→ DIRECTIONS FOR THIS TASK
Write out exactly the lines running from the one with "Ръкописната бележка е" to the last line of the entries, keeping both the first and the last.

→ EXERCISE MATERIALS
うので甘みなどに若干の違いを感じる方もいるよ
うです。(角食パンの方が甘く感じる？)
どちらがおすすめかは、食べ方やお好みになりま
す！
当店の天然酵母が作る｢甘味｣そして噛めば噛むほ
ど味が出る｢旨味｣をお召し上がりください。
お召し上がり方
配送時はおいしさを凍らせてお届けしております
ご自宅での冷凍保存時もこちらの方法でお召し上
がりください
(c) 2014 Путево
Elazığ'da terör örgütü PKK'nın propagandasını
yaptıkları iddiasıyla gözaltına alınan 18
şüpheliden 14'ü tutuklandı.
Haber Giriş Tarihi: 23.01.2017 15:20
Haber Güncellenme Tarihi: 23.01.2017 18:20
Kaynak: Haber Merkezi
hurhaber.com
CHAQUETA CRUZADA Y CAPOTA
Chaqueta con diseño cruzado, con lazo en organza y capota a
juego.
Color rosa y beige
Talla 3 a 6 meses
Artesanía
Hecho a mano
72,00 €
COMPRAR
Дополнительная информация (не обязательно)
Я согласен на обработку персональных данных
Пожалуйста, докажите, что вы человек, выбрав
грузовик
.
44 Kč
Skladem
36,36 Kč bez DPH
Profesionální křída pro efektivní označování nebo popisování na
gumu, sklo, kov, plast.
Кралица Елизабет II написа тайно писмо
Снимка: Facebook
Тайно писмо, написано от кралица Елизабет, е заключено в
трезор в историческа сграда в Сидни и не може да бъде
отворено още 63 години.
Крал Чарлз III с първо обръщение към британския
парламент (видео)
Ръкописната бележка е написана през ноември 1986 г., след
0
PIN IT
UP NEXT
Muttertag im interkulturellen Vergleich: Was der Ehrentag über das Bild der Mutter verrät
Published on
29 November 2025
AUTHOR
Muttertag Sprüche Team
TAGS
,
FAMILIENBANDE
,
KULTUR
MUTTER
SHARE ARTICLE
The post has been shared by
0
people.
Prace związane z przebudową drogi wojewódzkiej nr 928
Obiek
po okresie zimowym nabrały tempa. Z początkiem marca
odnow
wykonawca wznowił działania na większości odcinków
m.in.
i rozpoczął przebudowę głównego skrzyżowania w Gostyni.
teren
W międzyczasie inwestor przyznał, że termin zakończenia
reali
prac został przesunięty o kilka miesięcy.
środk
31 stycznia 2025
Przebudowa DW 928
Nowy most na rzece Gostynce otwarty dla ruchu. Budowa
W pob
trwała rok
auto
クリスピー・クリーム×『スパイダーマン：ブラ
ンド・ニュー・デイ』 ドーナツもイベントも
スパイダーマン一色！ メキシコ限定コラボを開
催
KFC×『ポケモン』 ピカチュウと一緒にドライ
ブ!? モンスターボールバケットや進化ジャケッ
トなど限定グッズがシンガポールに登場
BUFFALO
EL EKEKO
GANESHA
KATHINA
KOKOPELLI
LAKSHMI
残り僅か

→ REPLY TO THE TASK
Ръкописната бележка е написана през ноември 1986 г., след
0
PIN IT
UP NEXT
Muttertag im interkulturellen Vergleich: Was der Ehrentag über das Bild der Mutter verrät
Published on
29 November 2025
AUTHOR
Muttertag Sprüche Team
TAGS
,
FAMILIENBANDE
,
KULTUR
MUTTER
SHARE ARTICLE
The post has been shared by
0
people.
Prace związane z przebudową drogi wojewódzkiej nr 928
Obiek
po okresie zimowym nabrały tempa. Z początkiem marca
odnow
wykonawca wznowił działania na większości odcinków
m.in.
i rozpoczął przebudowę głównego skrzyżowania w Gostyni.
teren
W międzyczasie inwestor przyznał, że termin zakończenia
reali
prac został przesunięty o kilka miesięcy.
środk
31 stycznia 2025
Przebudowa DW 928
Nowy most na rzece Gostynce otwarty dla ruchu. Budowa
W pob
trwała rok
auto
クリスピー・クリーム×『スパイダーマン：ブラ
ンド・ニュー・デイ』 ドーナツもイベントも
スパイダーマン一色！ メキシコ限定コラボを開
催
KFC×『ポケモン』 ピカチュウと一緒にドライ
ブ!? モンスターボールバケットや進化ジャケッ
トなど限定グッズがシンガポールに登場
BUFFALO
EL EKEKO
GANESHA
KATHINA
KOKOPELLI
LAKSHMI
残り僅か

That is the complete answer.